|Matthew Henry's Concise Commentary|
22:1-10 The different event of Josiah's early succession from that of Manasseh, must be ascribed to the distinguishing grace of God; yet probably the persons that trained him up were instruments in producing this difference. His character was most excellent. Had the people joined in the reformation as heartily as he persevered in it, blessed effects would have followed. But they were wicked, and had become fools in idolatry. We do not obtain full knowledge of the state of Judah from the historical records, unless we refer to the writings of the prophets who lived at the time. In repairing the temple, the book of the law was found, and brought to the king. It seems, this book of the law was lost and missing; carelessly mislaid and neglected, as some throw their Bibles into corners, or maliciously concealed by some of the idolaters. God's care of the Bible plainly shows his interest in it. Whether this was the only copy in being or not, the things contained in it were new, both to the king and to the high priest. No summaries, extracts, or collections out of the Bible, can convey and preserve the knowledge of God and his will, like the Bible itself. It was no marvel that the people were so corrupt, when the book of the law was so scarce; they that corrupted them, no doubt, used arts to get that book out of their hands. The abundance of Bibles we possess aggravates our national sins; for what greater contempt of God can we show, than to refuse to read his word when put into our hands, or, reading it, not to believe and obey it? By the holy law is the knowledge of sin, and by the blessed gospel is the knowledge of salvation. When the former is understood in its strictness and excellence, the sinner begins to inquire, What must I do to be saved? And the ministers of the gospel point out to him Jesus Christ, as the end of the law for righteousness to every one that believeth.
Verse 7. - Howbeit there was no reckoning made with them of the money that was delivered into their hand, because they dealt faithfully (comp. 2 Kings 12:15). The superintendents or overseers were persons of position, in whom full confidence was placed. Their names are given in 2 Chronicles 34:12. They were, all of them, Levites.
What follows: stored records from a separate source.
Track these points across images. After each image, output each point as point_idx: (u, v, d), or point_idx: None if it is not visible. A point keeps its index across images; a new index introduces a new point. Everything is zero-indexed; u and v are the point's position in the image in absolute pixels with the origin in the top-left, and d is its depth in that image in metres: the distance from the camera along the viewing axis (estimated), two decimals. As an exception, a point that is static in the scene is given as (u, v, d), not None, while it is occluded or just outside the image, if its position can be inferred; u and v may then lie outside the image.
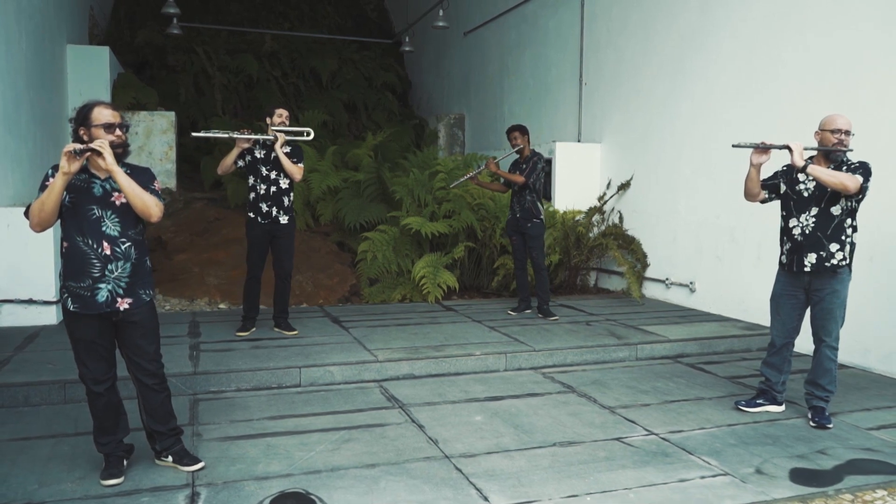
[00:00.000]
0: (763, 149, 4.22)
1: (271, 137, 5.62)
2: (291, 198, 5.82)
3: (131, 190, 3.25)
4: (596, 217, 8.79)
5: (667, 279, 7.87)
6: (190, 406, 4.54)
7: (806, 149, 4.21)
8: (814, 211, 4.25)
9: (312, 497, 3.28)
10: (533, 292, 7.21)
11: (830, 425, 4.29)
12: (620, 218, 8.63)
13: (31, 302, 6.15)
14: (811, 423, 4.33)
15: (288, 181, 5.74)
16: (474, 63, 12.63)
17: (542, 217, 6.91)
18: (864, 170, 4.12)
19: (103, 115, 3.26)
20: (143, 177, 3.40)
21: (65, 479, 3.42)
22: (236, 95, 12.40)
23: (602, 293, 8.66)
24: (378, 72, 14.21)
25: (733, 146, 4.41)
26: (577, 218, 8.66)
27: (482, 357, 5.47)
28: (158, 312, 7.11)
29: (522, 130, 6.96)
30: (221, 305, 7.64)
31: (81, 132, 3.28)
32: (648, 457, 3.82)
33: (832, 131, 4.19)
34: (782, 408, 4.59)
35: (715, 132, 7.09)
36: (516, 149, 6.90)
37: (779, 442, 4.07)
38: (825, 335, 4.30)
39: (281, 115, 5.77)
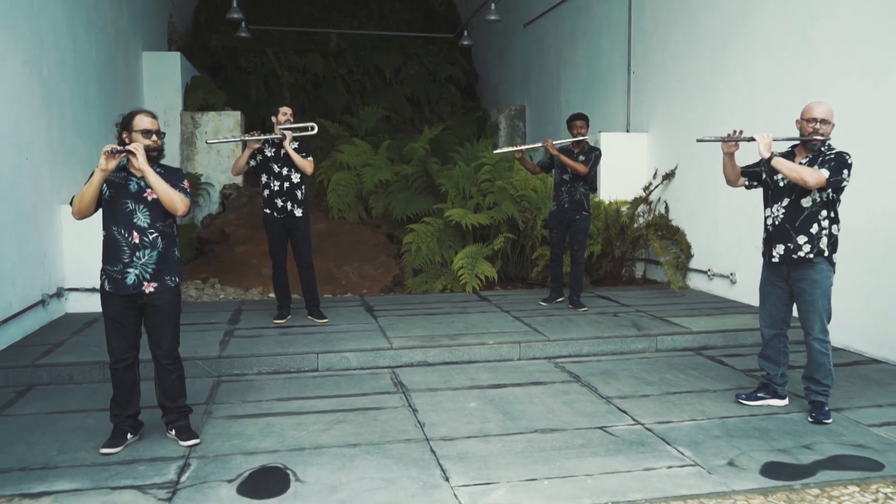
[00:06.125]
0: (730, 141, 4.25)
1: (279, 136, 5.94)
2: (304, 191, 6.13)
3: (159, 186, 3.68)
4: (642, 207, 8.71)
5: (709, 270, 7.73)
6: (212, 387, 4.93)
7: (776, 139, 4.22)
8: (785, 202, 4.25)
9: (288, 471, 3.56)
10: (566, 283, 7.26)
11: (828, 420, 4.20)
12: (666, 208, 8.52)
13: (94, 290, 6.75)
14: (809, 419, 4.25)
15: (299, 175, 6.05)
16: (534, 54, 12.65)
17: (590, 210, 6.89)
18: (836, 163, 4.05)
19: (143, 122, 3.73)
20: (173, 176, 3.83)
21: (81, 448, 3.84)
22: (304, 94, 12.94)
23: (649, 284, 8.59)
24: (443, 66, 14.44)
25: (697, 141, 4.52)
26: (622, 208, 8.60)
27: (495, 346, 5.62)
28: (215, 300, 7.70)
29: (587, 120, 6.87)
30: (272, 295, 8.08)
31: (124, 135, 3.75)
32: (624, 446, 3.89)
33: (807, 120, 4.17)
34: (785, 401, 4.52)
35: (752, 118, 6.91)
36: (579, 139, 6.79)
37: (766, 435, 4.03)
38: (810, 328, 4.24)
39: (285, 113, 6.09)
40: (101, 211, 3.75)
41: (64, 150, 6.83)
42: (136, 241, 3.71)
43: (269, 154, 6.07)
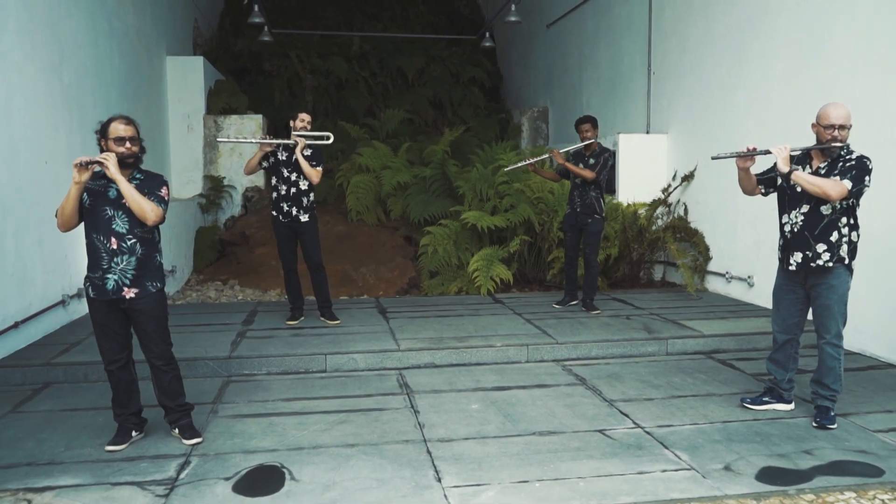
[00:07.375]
0: (746, 156, 4.15)
1: (292, 142, 6.01)
2: (311, 197, 6.19)
3: (130, 195, 3.68)
4: (661, 209, 8.64)
5: (727, 273, 7.65)
6: (221, 386, 5.02)
7: (793, 151, 4.11)
8: (804, 209, 4.13)
9: (284, 470, 3.62)
10: (580, 285, 7.23)
11: (833, 426, 4.14)
12: (685, 210, 8.44)
13: (114, 291, 6.91)
14: (813, 424, 4.19)
15: (307, 182, 6.13)
16: (556, 55, 12.61)
17: (603, 214, 6.85)
18: (857, 171, 3.94)
19: (117, 129, 3.73)
20: (152, 183, 3.84)
21: (88, 445, 3.95)
22: (327, 96, 13.05)
23: (667, 287, 8.51)
24: (466, 67, 14.43)
25: (713, 158, 4.42)
26: (640, 211, 8.54)
27: (503, 348, 5.63)
28: (233, 301, 7.82)
29: (594, 123, 6.81)
30: (289, 296, 8.19)
31: (101, 143, 3.78)
32: (621, 449, 3.88)
33: (825, 127, 4.01)
34: (790, 406, 4.46)
35: (769, 119, 6.84)
36: (587, 142, 6.75)
37: (767, 440, 3.99)
38: (824, 332, 4.16)
39: (303, 119, 6.15)
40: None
41: (85, 154, 6.98)
42: (114, 246, 3.72)
43: (281, 158, 6.16)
Gill's Exposition of the Entire Bible
Howbeit, there was no reckoning made with them of the money that was delivered into their hand,.... No account was kept between the high priest, and the king's scribe who delivered the money and the overseers of the workmen, who received it from them the latter were not called to any account by the former, nor any audit made of their accounts:
because they dealt faithfully: they were persons of such known honour and integrity, that their fidelity was not in the least called in question, but were trusted without examining their accounts, and how they disposed of the money committed to them, see 2 Kings 12:15.